• What the exercise asks:
Exactly and only the lines from the first entry through the line with "Localize all text" should be copied, both ends included, with no pictures.

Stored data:
━━━━━━━━━━━━━━━━━━━━

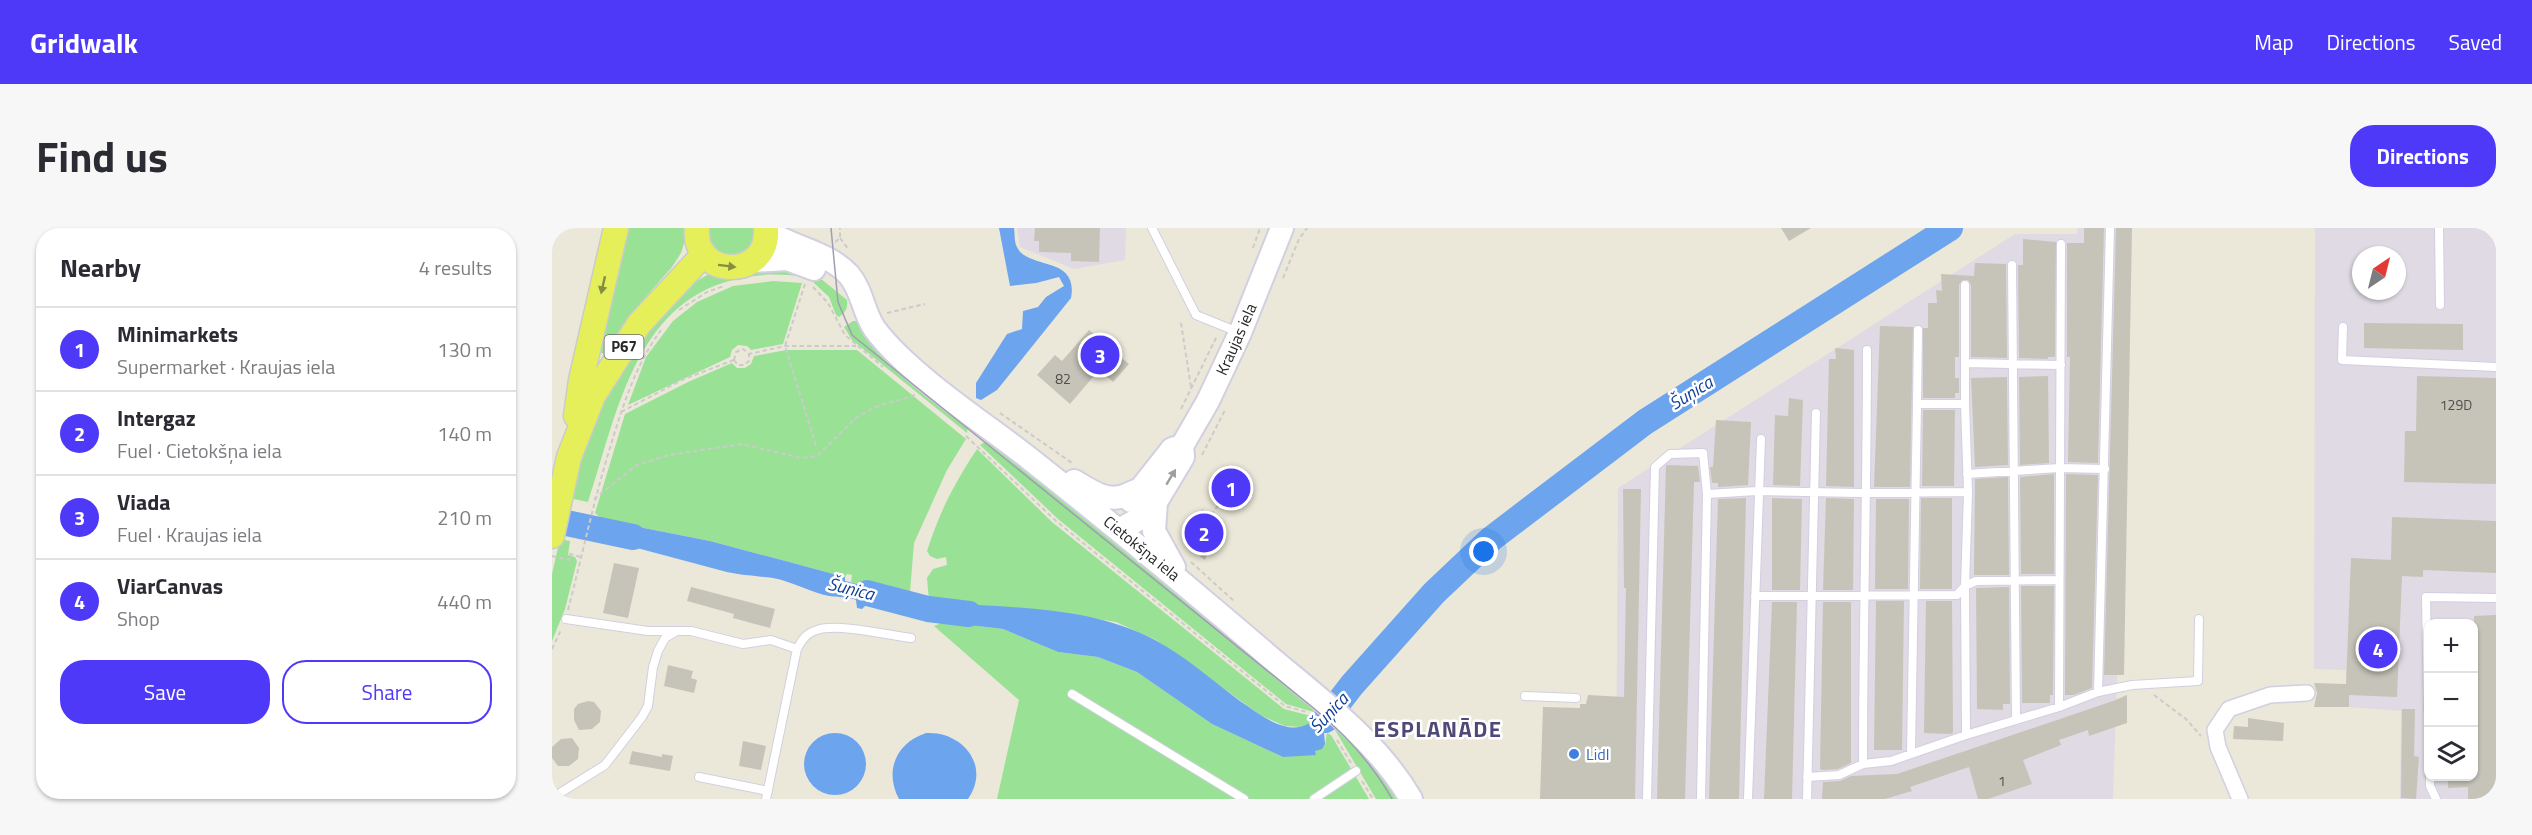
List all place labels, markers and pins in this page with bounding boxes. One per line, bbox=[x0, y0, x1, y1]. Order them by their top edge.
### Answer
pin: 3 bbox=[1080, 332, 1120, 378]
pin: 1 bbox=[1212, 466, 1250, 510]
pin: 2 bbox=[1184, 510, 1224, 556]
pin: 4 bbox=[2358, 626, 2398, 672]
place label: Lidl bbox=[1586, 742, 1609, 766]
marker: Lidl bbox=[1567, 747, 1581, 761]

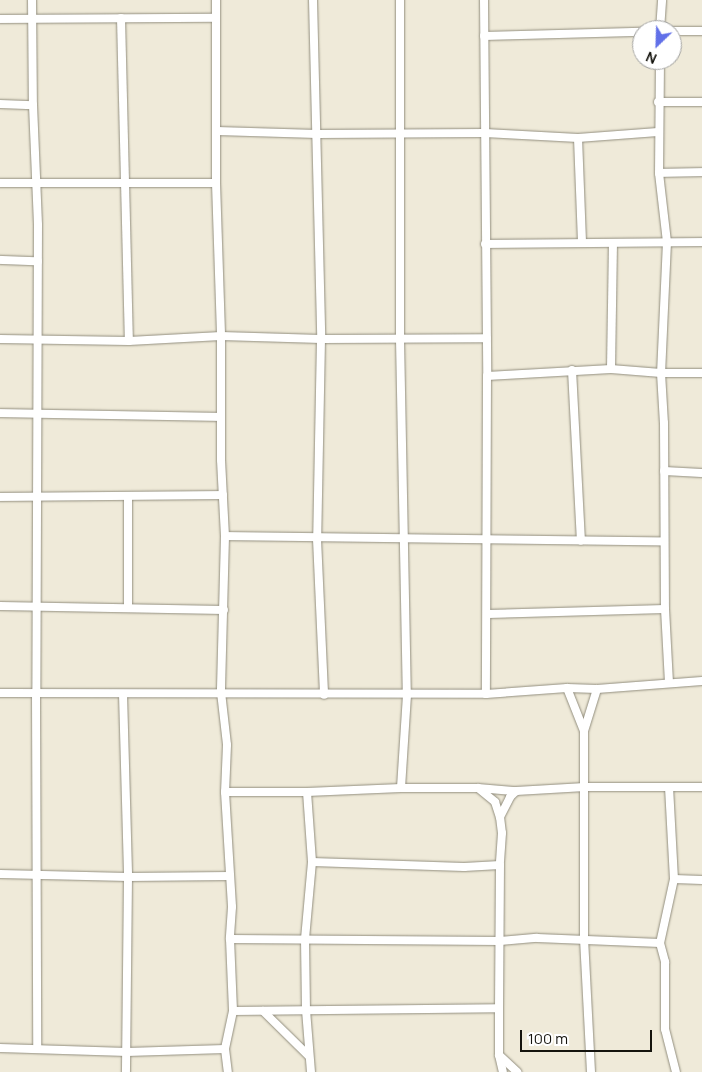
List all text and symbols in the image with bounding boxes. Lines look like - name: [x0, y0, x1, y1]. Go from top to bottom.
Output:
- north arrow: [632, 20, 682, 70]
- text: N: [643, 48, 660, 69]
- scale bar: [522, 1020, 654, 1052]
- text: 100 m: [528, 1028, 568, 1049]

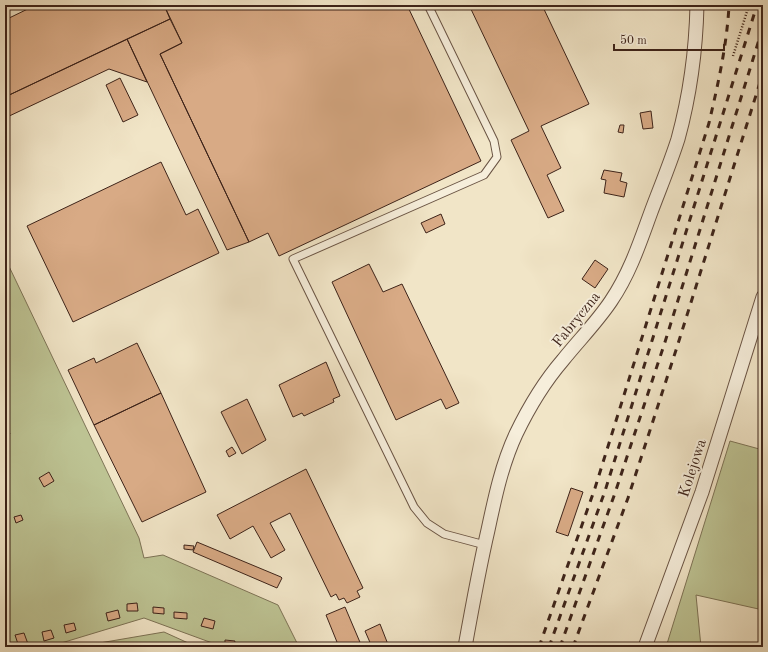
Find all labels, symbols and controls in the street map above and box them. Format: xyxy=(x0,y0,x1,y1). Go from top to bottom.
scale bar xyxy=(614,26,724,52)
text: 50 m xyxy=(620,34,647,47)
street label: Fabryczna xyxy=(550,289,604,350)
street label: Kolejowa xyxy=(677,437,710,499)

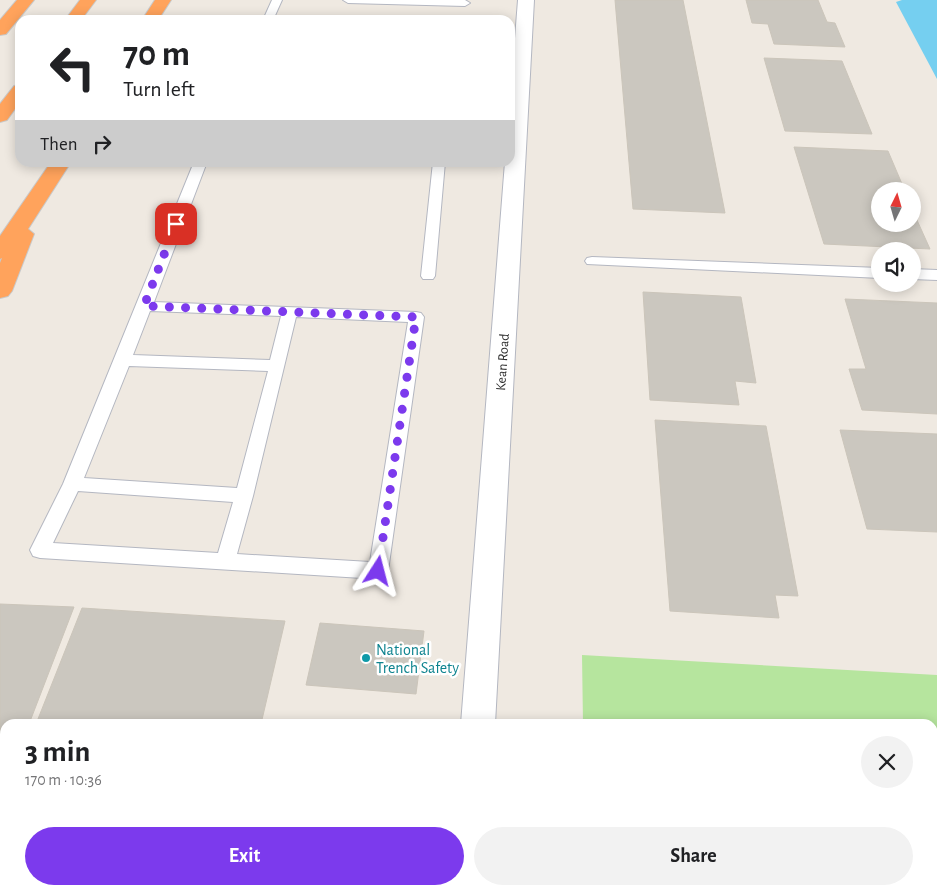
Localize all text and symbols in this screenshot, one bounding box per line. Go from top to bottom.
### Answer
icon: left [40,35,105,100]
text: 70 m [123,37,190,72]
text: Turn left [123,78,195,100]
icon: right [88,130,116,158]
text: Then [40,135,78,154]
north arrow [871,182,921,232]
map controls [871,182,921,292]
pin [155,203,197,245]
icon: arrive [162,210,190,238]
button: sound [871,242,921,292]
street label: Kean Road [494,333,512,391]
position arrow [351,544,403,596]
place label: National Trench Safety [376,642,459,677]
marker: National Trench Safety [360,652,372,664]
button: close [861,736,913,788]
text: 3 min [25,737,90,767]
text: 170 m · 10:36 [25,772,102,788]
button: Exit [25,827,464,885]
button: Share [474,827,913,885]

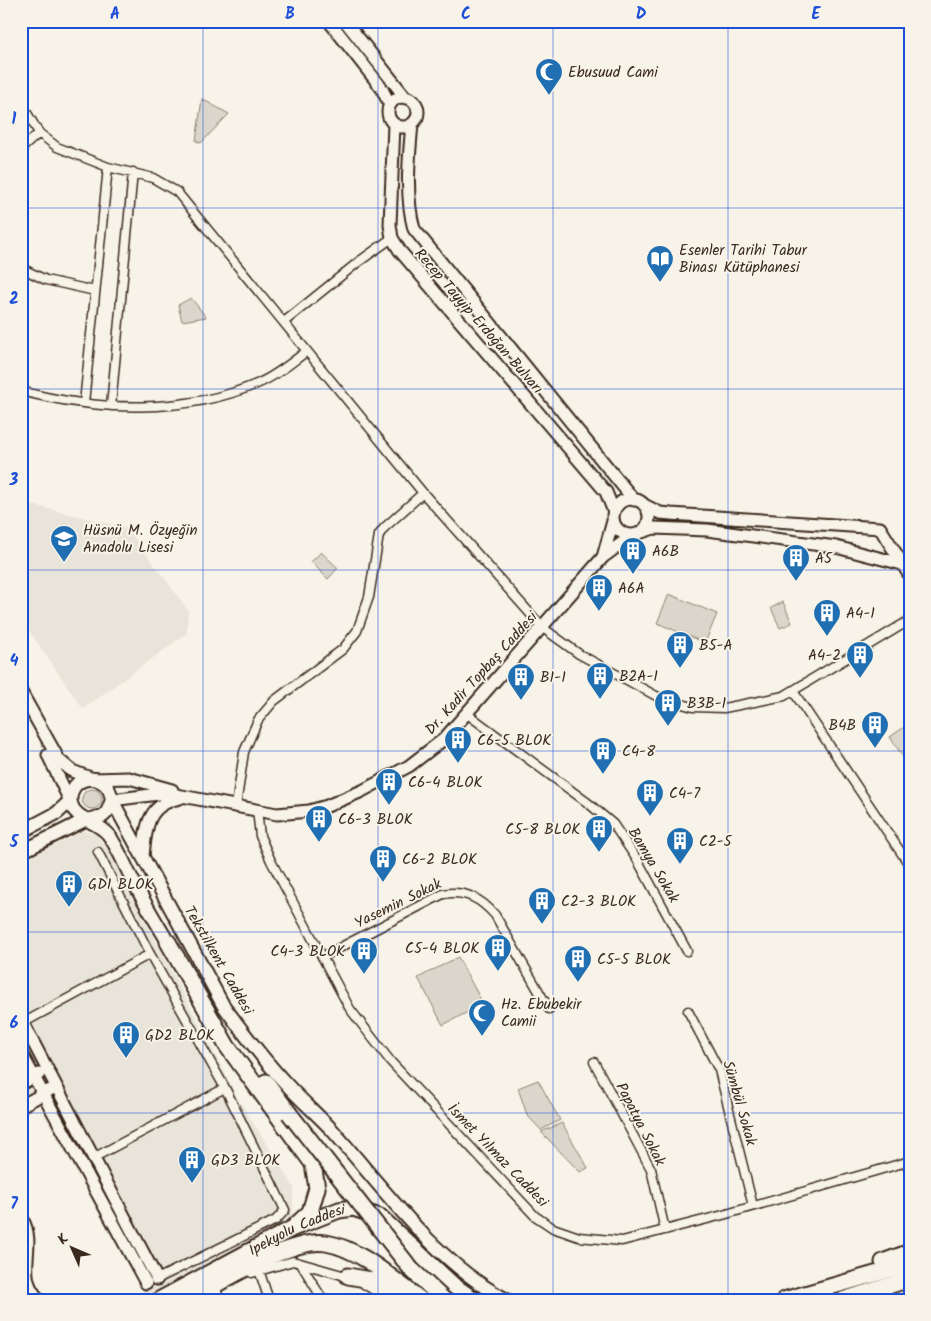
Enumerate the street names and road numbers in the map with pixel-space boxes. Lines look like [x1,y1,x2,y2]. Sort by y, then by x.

━━━━━━━━━━━━━━━━━━━━

• Reply:
List all place labels, markers and pins in this page with bounding boxes. One per line, bbox=[x0, y0, x1, y1]. Order them by their top edge.
### Answer
pin: 3 bbox=[1080, 332, 1120, 378]
pin: 1 bbox=[1212, 466, 1250, 510]
pin: 2 bbox=[1184, 510, 1224, 556]
pin: 4 bbox=[2358, 626, 2398, 672]
place label: Lidl bbox=[1586, 742, 1609, 766]
marker: Lidl bbox=[1567, 747, 1581, 761]

List all text and symbols in the image with bounding boxes. Lines look like - name: [x0, y0, x1, y1]. Go from top to bottom.
Output:
- north arrow: [632, 20, 682, 70]
- text: N: [643, 48, 660, 69]
- scale bar: [522, 1020, 654, 1052]
- text: 100 m: [528, 1028, 568, 1049]

Find all labels, symbols and controls in the street map above and box them. Format: xyxy=(x0,y0,x1,y1). Go from top to bottom.
scale bar xyxy=(614,26,724,52)
text: 50 m xyxy=(620,34,647,47)
street label: Fabryczna xyxy=(550,289,604,350)
street label: Kolejowa xyxy=(677,437,710,499)

Localize all text and symbols in this screenshot, one bounding box per line. Go from top to bottom.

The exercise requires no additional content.